Home earlier than expected

Wiped Out

Well-Known Member
Staff member
We went to Green Bay today. First to visit my mom and then my dad and his wife We were supposed to spend the night and go out with some good friends of mine for lunch.

difficult child was in a major difficult child mode. The car ride alone had husband and I ready to turn around. He was in a high speed, rude, sometimes violent mode most of the day.

When we got to my dad's we told them we probably wouldn't spend the night due to difficult child. Everyone was very understanding and we just decided for everyone involved coming home tonight was the right thing to do. We also needed to be sure difficult child would be safe in the car and at night he would be sleeping.

I feel really bad about missing out on time with my friends tomorrow but know we made the right choice. My friends want to meet me halfway for dinner next week (one is home visiting from CA so I rarely see her). They wrote they could tell I need some girl friend time.

As hard as this was I did feel fortunate that I was able to tell everyone that we needed to go home because of difficult child and felt very supported.

Glad difficult child has a psychiatrist appointment this coming week. Me thinks tomorrow is going to be a long day. Sigh...
 

crazymama30

Active Member
Hugs. I am sorry your visit did not go as planned, but glad you have such supportive friends and family. I know for me it is so hard when I have to change life all around to suit difficult child or husband.

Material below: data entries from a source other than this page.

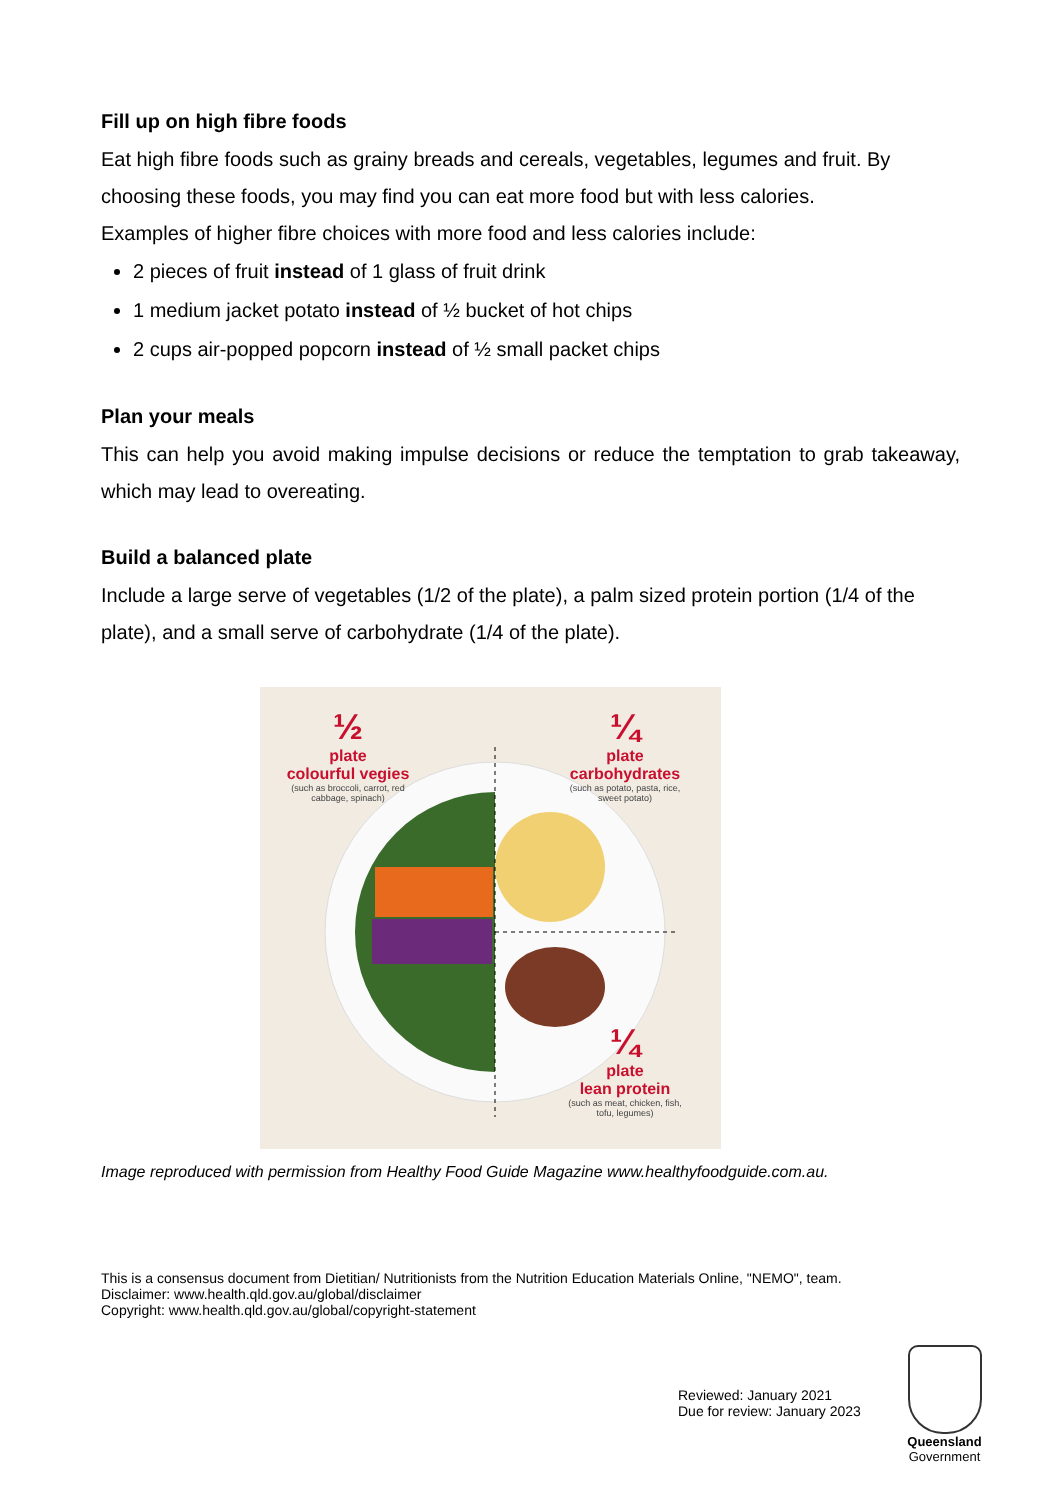Fill up on high fibre foods
Eat high fibre foods such as grainy breads and cereals, vegetables, legumes and fruit. By choosing these foods, you may find you can eat more food but with less calories.
Examples of higher fibre choices with more food and less calories include:
2 pieces of fruit instead of 1 glass of fruit drink
1 medium jacket potato instead of ½ bucket of hot chips
2 cups air-popped popcorn instead of ½ small packet chips
Plan your meals
This can help you avoid making impulse decisions or reduce the temptation to grab takeaway, which may lead to overeating.
Build a balanced plate
Include a large serve of vegetables (1/2 of the plate), a palm sized protein portion (1/4 of the plate), and a small serve of carbohydrate (1/4 of the plate).
½
plate
colourful vegies
(such as broccoli, carrot, red cabbage, spinach)
¼
plate
carbohydrates
(such as potato, pasta, rice, sweet potato)
¼
plate
lean protein
(such as meat, chicken, fish, tofu, legumes)
Image reproduced with permission from Healthy Food Guide Magazine www.healthyfoodguide.com.au.
This is a consensus document from Dietitian/ Nutritionists from the Nutrition Education Materials Online, "NEMO", team.
Disclaimer: www.health.qld.gov.au/global/disclaimer
Copyright: www.health.qld.gov.au/global/copyright-statement
Reviewed: January 2021
Due for review: January 2023
Queensland
Government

I hope things smooth out for you.
 
M

ML

Guest
I am soo glad you felt support. How nice that is. To have that support instead of judgement (why can't they keep that kid in line type stuff) is a true gift. I just hope you do meet your friends halfway soon and have some girlfriend time. I always feel recharged when I can take that time for me. Hugs, ML
 

Wiped Out

Well-Known Member
Staff member
CM and ML-Thank you. I really don't like changing plans like that but in this case it was needed. ML-I'm hoping to get in that girlfriend time for some recharging.
 

Marguerite

Active Member
Sorry you had to cut your trip short but it does sound like you made a good call.

When we've had problems lie this, sometimes we've been able to pull off the road and give difficult child 3 a talking to. Often it's anxiety and frustration driving him, and if he can see that we will pull off and wait for him to behave, sometimes he chooses to hold his problems in a bit more so we can continue safely. Increasingly lately, he can be difficult simply because we're away from home where he feels safe and secure. So to handle this, we do have short trips every so often and give him plenty of warning about the trip, as well as no option about going. We give him something he can look forward to (such as bringing a game to play with everybody, which we also plan ahead with the others). For example, it might be a game system with one particular game we think others will like (such as Singstar) or maybe a board game, or a game of cards. His current "thing" is Mah Jong. But different kids are driven by different things.